Bisher ist Wlasak immer wieder gut herunter gekommen. Einsätze über Hochspannungsleitungen fliegt er fünf bis sechs Mal im Jahr. Sonst kalkt er versauerten Waldboden, sprüht Weinberge, misst die Feldstärke um Fernsehsender, transportiert Personen und Lasten, setzt Bauteile in Brücken und Burgen ein. Der Pilot aus Ilmenau in Thüringen ist für diese Aufträge häufig tagelang unterwegs, auch im europäischen Ausland. Dann müssen seine Frau und die drei erwachsenen Kinder auf ihn verzichten. Dafür hat er nach seiner Rückkehr in das selbst gebaute Familienheim einiges zu berichten: Als VIP-Chauffeur hat er schon die ehemaligen Verteidigungsminister Volker Rühe und Rudolf Scharping sowie Ex-Rennfahrer Niki Lauda von A nach B gebracht. Eine Zeit lang ist Wlasak auch Rettungshubschrauber geflogen, hat Verletzte getragen und den Tropf gehalten.

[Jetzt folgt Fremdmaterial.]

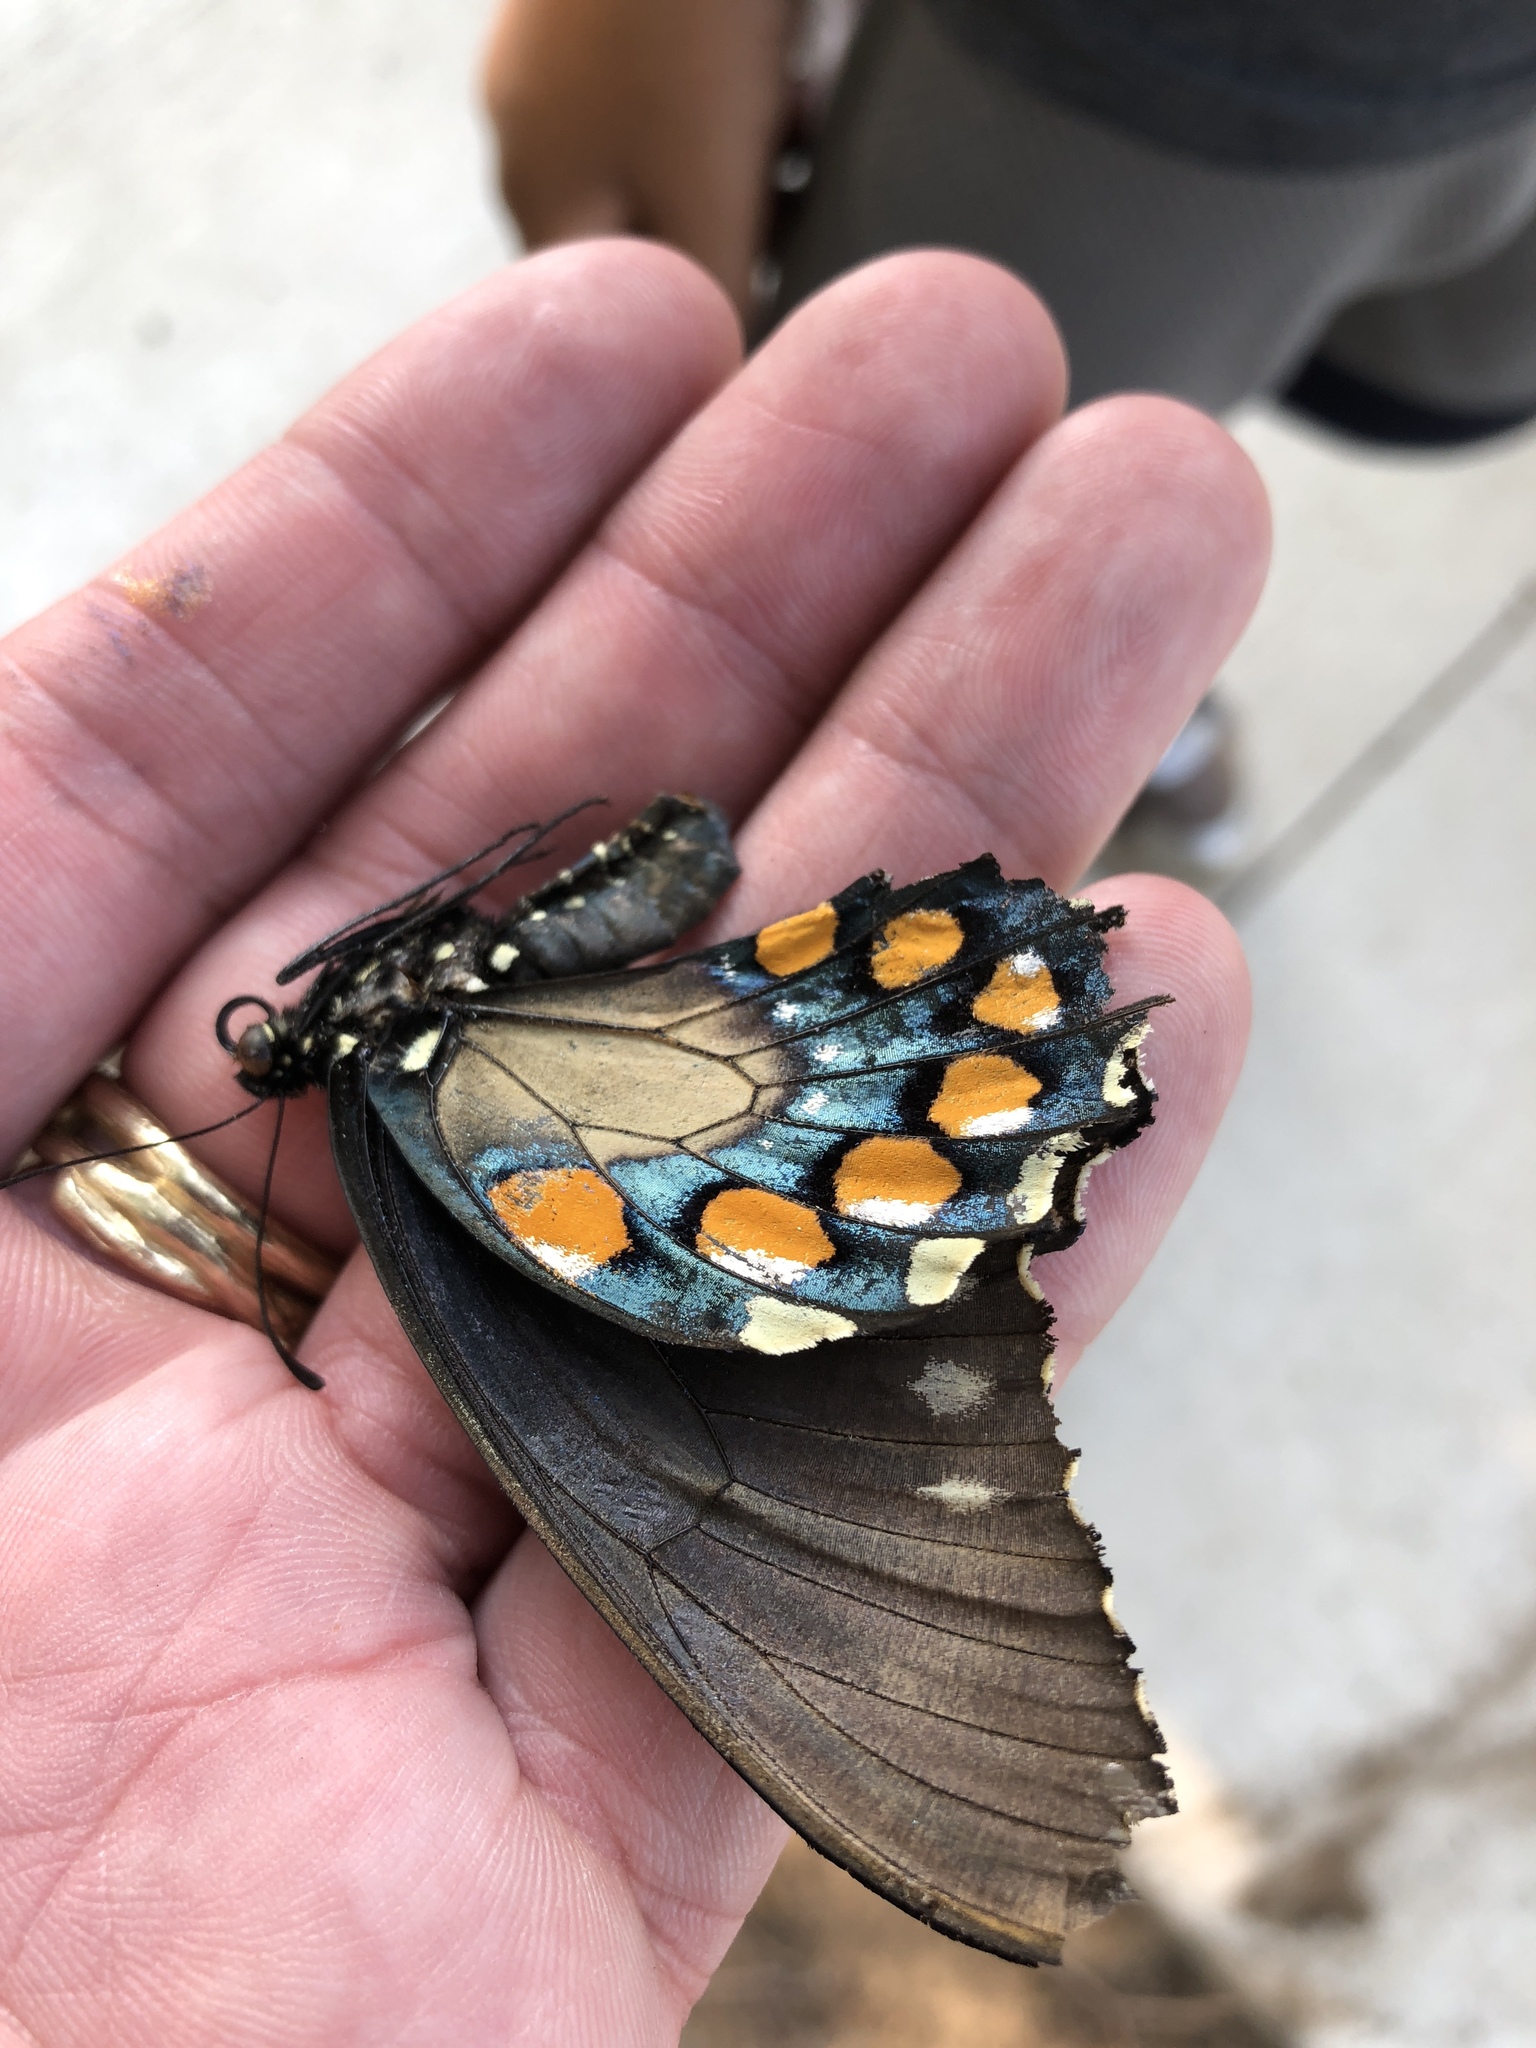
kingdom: Animalia
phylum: Arthropoda
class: Insecta
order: Lepidoptera
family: Papilionidae
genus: Battus
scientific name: Battus philenor
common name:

Manchmal hat Wlasak in der Luft brenzlige Situationen erlebt, aber darüber möchte er nicht reden. Das hat offenbar mit seinem Beruf zu tun. Denn auch Meravo-Geschäftsführer Bernd Hauber spricht nicht gerne über die Gefahren. „Wenn man sich alle Risiken vor Augen hält, ist das berufsbehindernd“, sagt er. Aber sie sind darauf vorbereitet: Alle sechs Monate trainieren die Hubschrauberführer Notverfahren. Wenn plötzlich Nebel aufkommt, sollen Piloten, die sich anhand von Flüssen und Straßen orientieren, so schnell wie möglich landen und nicht die letzten Kilometer blind zurücklegen. Wer gar keine Angst hat, gefährdet sich und andere. „Der Mensch ist nicht zum Fliegen geboren“, sagt Wlasak. Das dürfe man nie vergessen.

Infos zum Beruf des Hubschrauberpiloten

Berufsstand –
Das Luftfahrtbundesamt hat im vergangenen Jahr 1678 Berufslizenzen an Hubschrauberführer vergeben. Sie arbeiten bei Flug- und Spezialtransportunternehmen, der Bundeswehr, der Polizei und im Rettungsdienst.

Ausbildung – Berufshubschrauberführer werden ist teuer. Für viele ist die Offizierslaufbahn bei der Bundeswehr der einzige Weg in den Beruf. Jährlich werden 50 Anwärter eingestellt, die sich in Eignungstests durchsetzen müssen.

Gehalt – In der Branche werden zwischen 4000 Euro und 7000 Euro im Monat gezahlt. Um Flugstunden zu sammeln, arbeiten Einsteiger oft für weniger Geld. Erfahrene Piloten verdienen in Einzelfällen mehr.